You are deciding between purchasing two TVs at the store that cost the same price. One TV you physically measure to be 32 inches long by 56 inches wide. The second TV is in box only and advertises itself as 39 inches long by 52 inches wide. Knowing that TVs are traditionally measured by their diagonal length, you want to know which TV is the larger TV.
To determine which TV is larger, we need to compare their diagonal lengths, as that is the traditional measure used for TVs.
Using the Pythagorean theorem (a² + b² = c²) where c represents the diagonal length, we can calculate the diagonal lengths for both TVs.
For the first TV:
a = 32 inches (length)
b = 56 inches (width)
c¹ = √(32² + 56²)
For the second TV:
a = 39 inches (length)
b = 52 inches (width)
c² = √(39² + 52²)
Calculating these values, we find:
c¹ ≈ 66.8 inches (rounded)
c² ≈ 64.81 inches (rounded)
Comparing the two diagonal lengths, we can conclude that the TV with a diagonal length of approximately 66.8 inches is larger than the TV with a diagonal length of approximately 64.81 inches.
Therefore, based on the traditional measure used for TVs, the first TV (32x56) is larger than the second TV (39x52).
To compare the sizes of the two TVs, we can calculate their diagonal lengths using the given measurements.
For the first TV, which has physical measurements of 32 inches long by 56 inches wide, we can use the Pythagorean theorem to calculate the diagonal length (d):
d^2 = 32^2 + 56^2
d^2 = 1024 + 3136
d^2 = 4160
d ≈ 64.49 inches
For the second TV, which is advertised as 39 inches long by 52 inches wide, we can again use the Pythagorean theorem to calculate the diagonal length (d):
d^2 = 39^2 + 52^2
d^2 = 1521 + 2704
d^2 = 4225
d ≈ 65 inches
Comparing the two diagonal lengths, we can determine that the second TV with the advertised measurements is slightly larger, with a diagonal length of approximately 65 inches, while the first TV has a diagonal length of approximately 64.49 inches.
To determine which TV is larger, you need to compare their diagonal lengths.

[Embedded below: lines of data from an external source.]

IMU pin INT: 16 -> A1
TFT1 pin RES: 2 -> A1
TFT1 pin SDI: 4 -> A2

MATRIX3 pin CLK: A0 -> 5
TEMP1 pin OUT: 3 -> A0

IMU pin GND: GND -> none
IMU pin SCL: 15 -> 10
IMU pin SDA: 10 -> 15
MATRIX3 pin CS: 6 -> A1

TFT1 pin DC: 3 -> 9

TVs are typically measured diagonally from one corner to the opposite corner of the screen.
For the first TV, you have the width (56 inches) and length (32 inches). To find the diagonal length, you can use the Pythagorean theorem, which states that the square of the hypotenuse of a right triangle is equal to the sum of the squares of the other two sides.

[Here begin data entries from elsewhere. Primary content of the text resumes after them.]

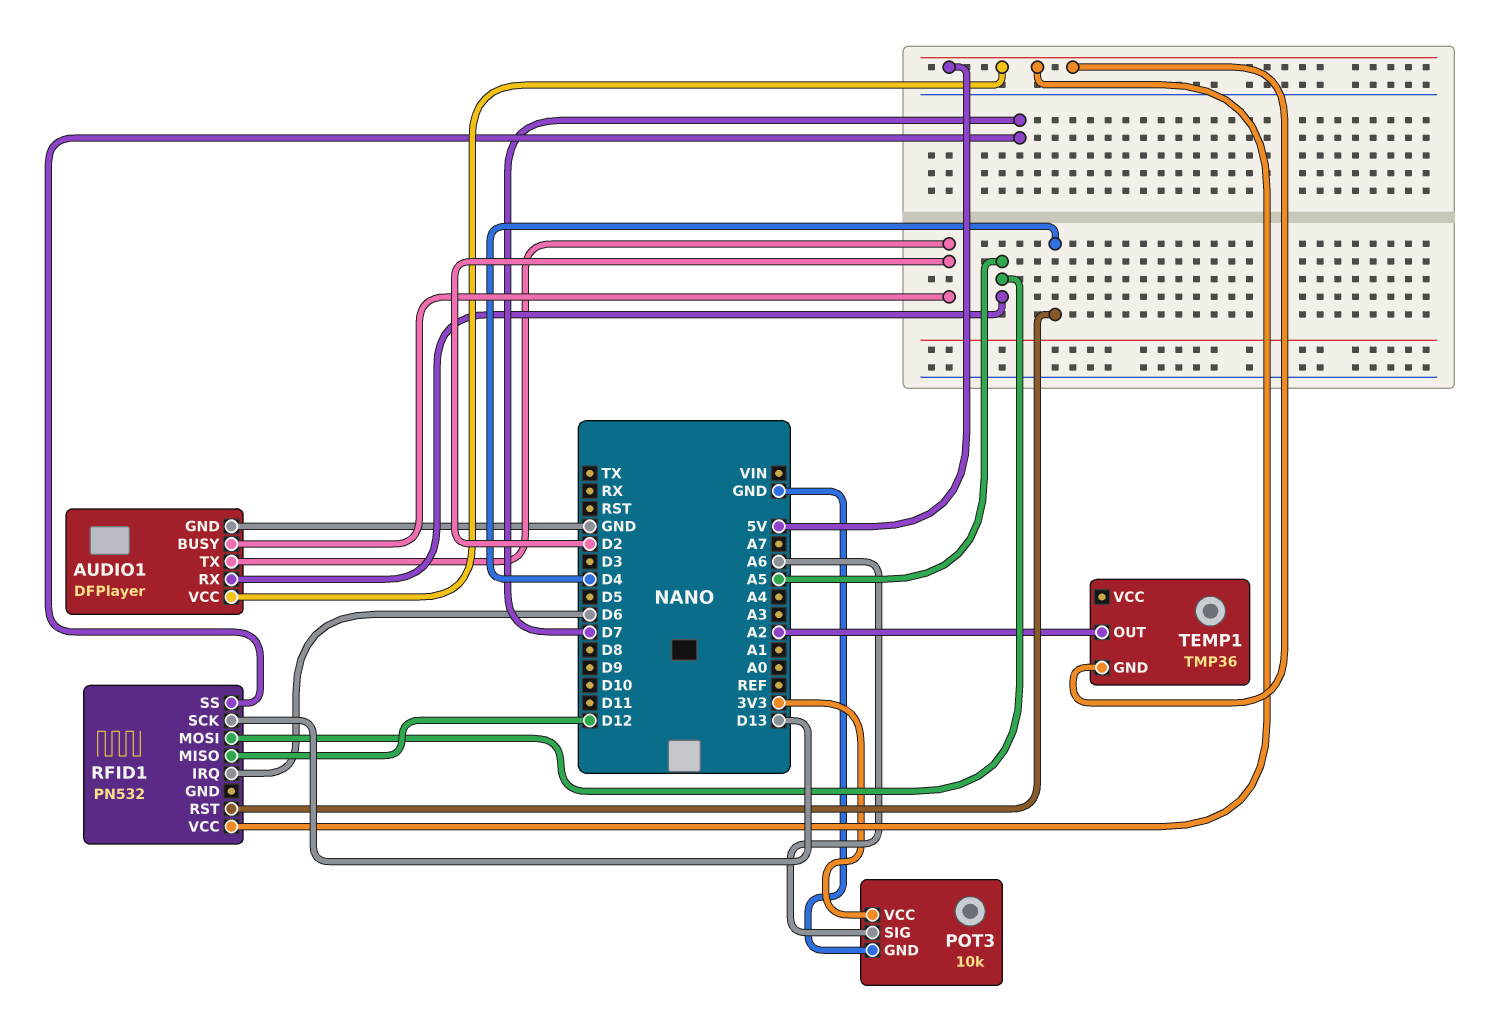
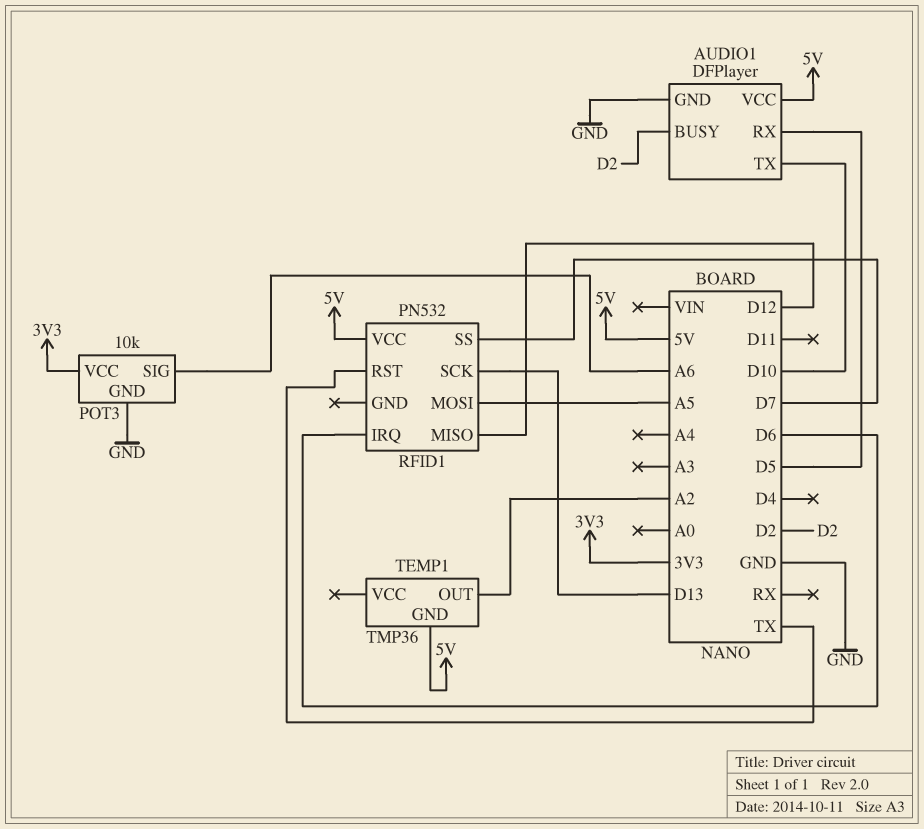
AUDIO1 pin RX: A5 -> D5
AUDIO1 pin TX: D2 -> D10
RFID1 pin RST: D4 -> TX

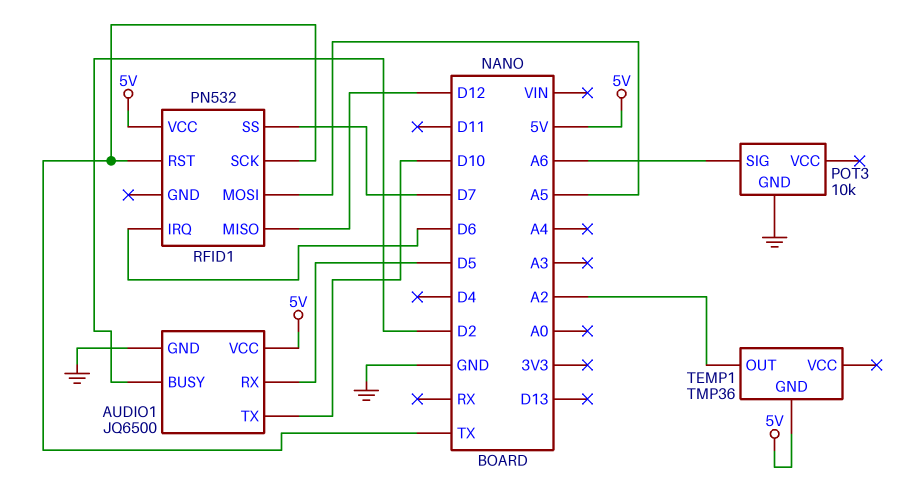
AUDIO1: DFPlayer -> JQ6500
POT3 pin VCC: 3V3 -> none
RFID1 pin SCK: D13 -> TX

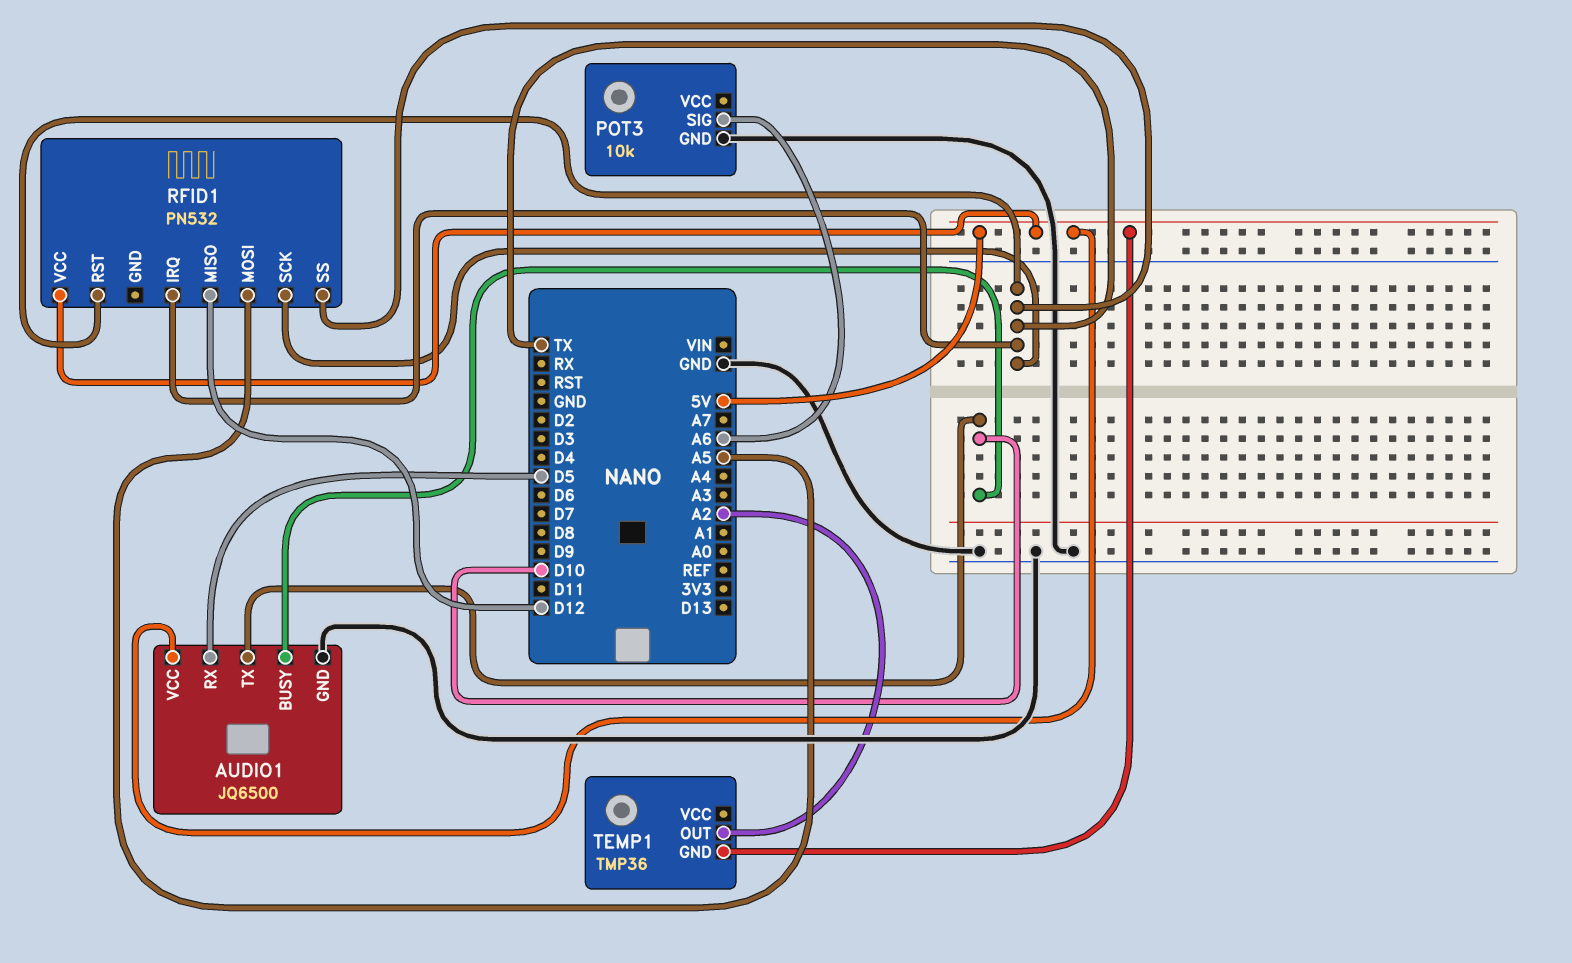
AUDIO1 pin BUSY: D2 -> D10
RFID1 pin IRQ: D6 -> TX
RFID1 pin SS: D7 -> TX

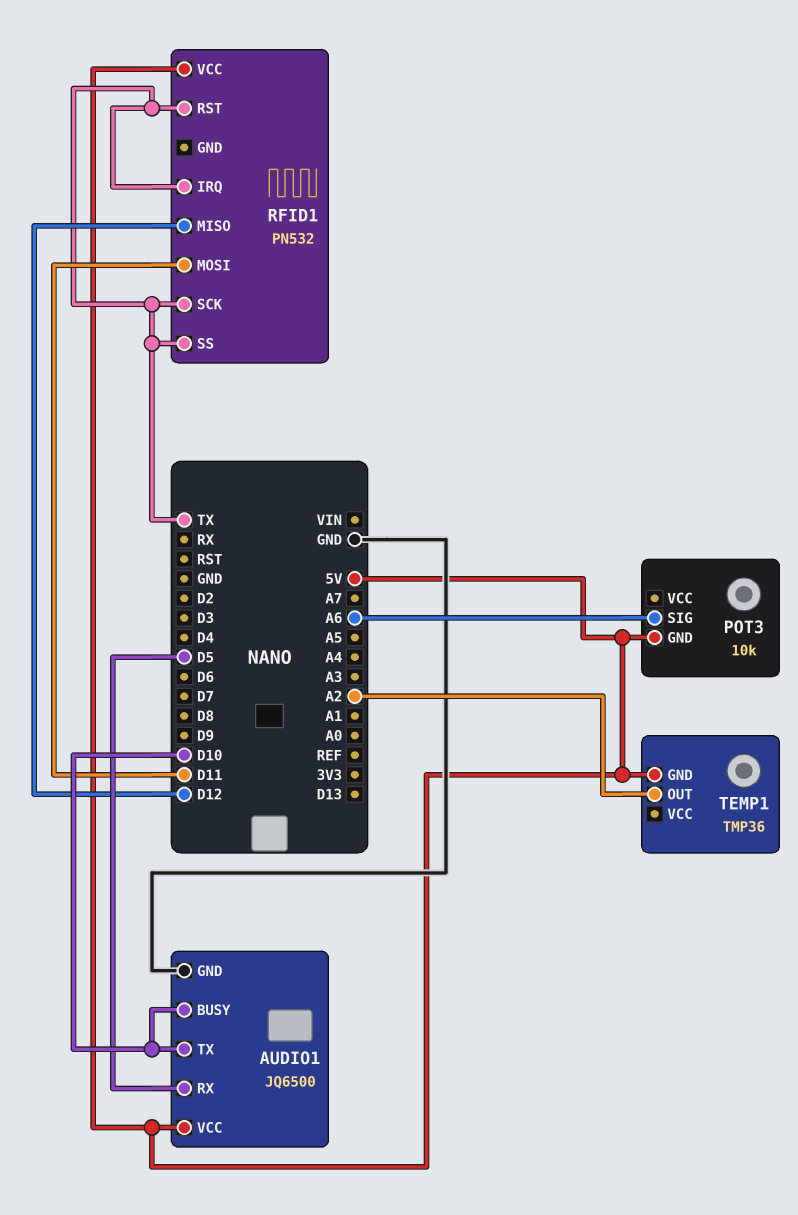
POT3 pin GND: GND -> 5V
RFID1 pin MOSI: A5 -> D11

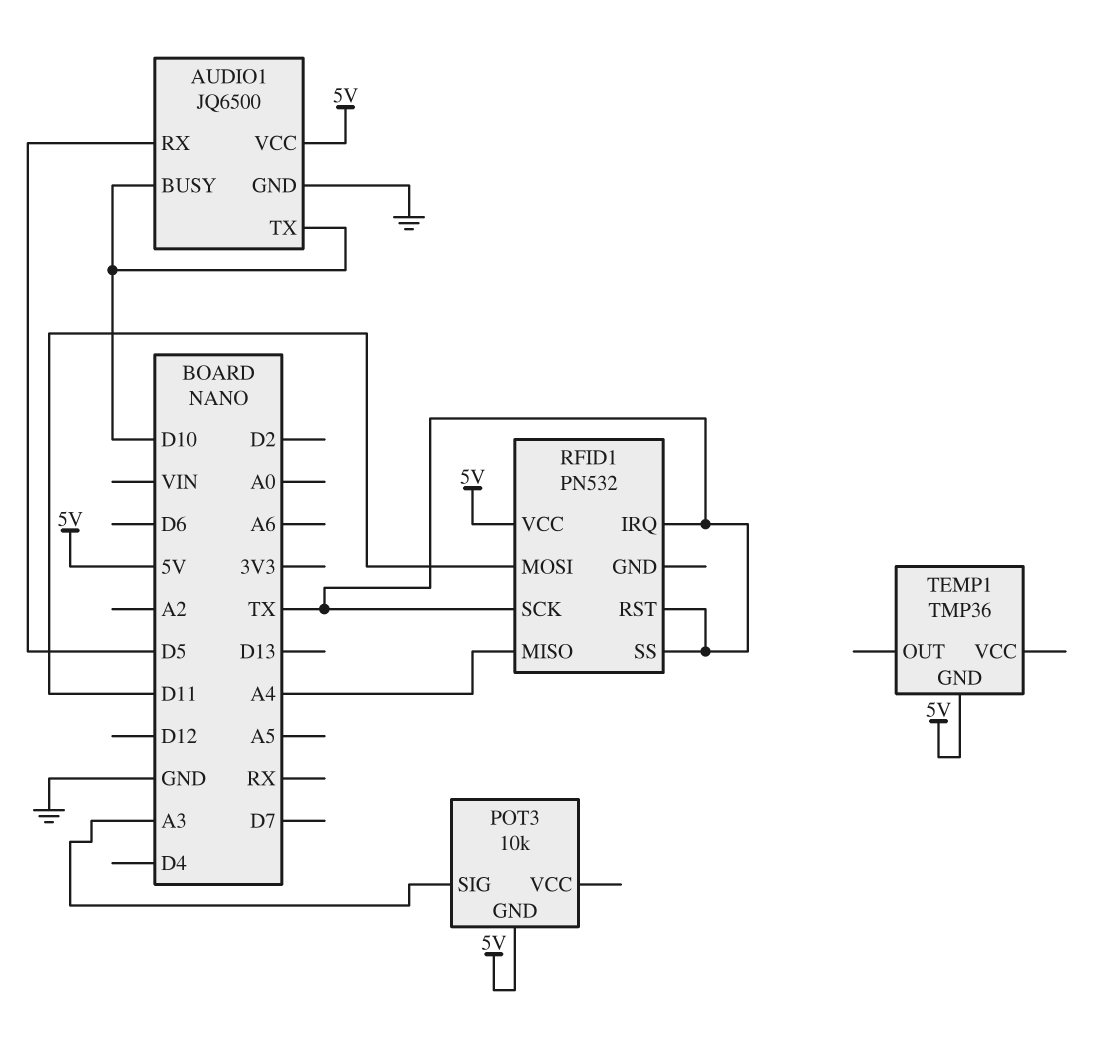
POT3 pin SIG: A6 -> A3
RFID1 pin MISO: D12 -> A4
TEMP1 pin OUT: A2 -> none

Using the Pythagorean theorem, you can calculate the diagonal length (d) of the first TV using the following formula:
d = √(width² + length²)
For the first TV:
d = √(56² + 32²)
d = √(3136 + 1024)
d = √(4160)
d ≈ 64.5 inches
Therefore, the diagonal length of the first TV is approximately 64.5 inches.
For the second TV, you have the advertised lengths. The diagonal length (d) can be found using the same formula:
d = √(width² + length²)
For the second TV:
d = √(52² + 39²)
d = √(2704 + 1521)
d = √(4225)
d ≈ 65 inches
Therefore, the diagonal length of the second TV is approximately 65 inches.
Comparing the diagonal lengths of the two TVs, we can determine that the second TV (advertised as 39 inches long by 52 inches wide) has a slightly larger screen size with a diagonal length of approximately 65 inches, compared to the first TV's diagonal length of approximately 64.5 inches.